Descending inhibitory pathways
Innocuous peripheral stimuli evokes painful sensations such as what?
-Hyperalgesia
-Allodynia
-Spontaneous pain
-Neuropathic pain
What cells can contribute to increased firing in neuropathic pain?
Glial
What are the four opioid receptors?
All GPCR’s
1) DOR - Delta
2) MOR - Mu
3) KOR - Kappa
4) ORL1 - Orphan
What do opioid receptors signal through?
Gai/O
= Inhibitory
To get morphine induced effects what do we need?
MOR
What type of drug is morphine?
Partial Agonist
How does Ziconotide work for neuropathic pain?

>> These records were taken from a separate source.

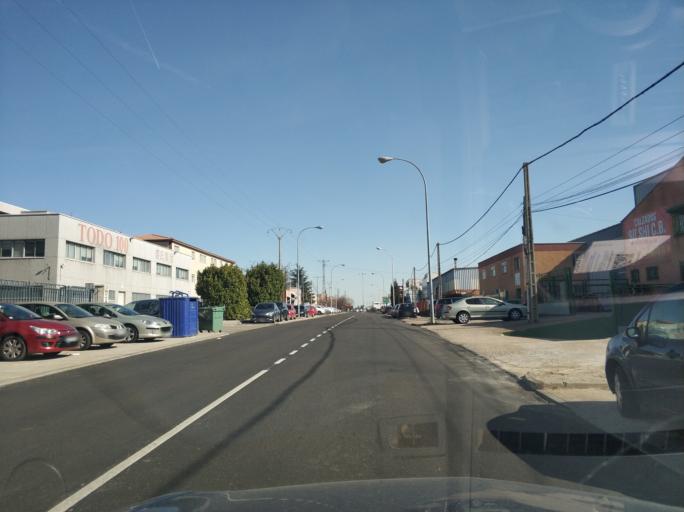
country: ES
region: Castille and Leon
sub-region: Provincia de Valladolid
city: Cisterniga
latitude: 41.6166
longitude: -4.7080
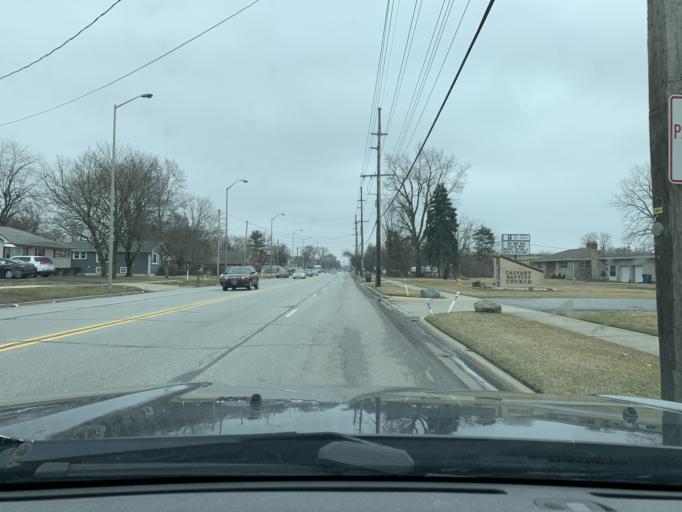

Inhibits Calcium Channels CaV2.2
How does Ketamine work for neuropathic pain?
NMDA receptor blocker - suppresses neurotransmission through central synapse
How doe Tricyclic antidepressants and SNRIs work for neuropathic pain?
Potentiate descending inhibition by modulating 5-HT and NA levels - prevent re-uptake enhance synaptic levels, enhance descending inhibition.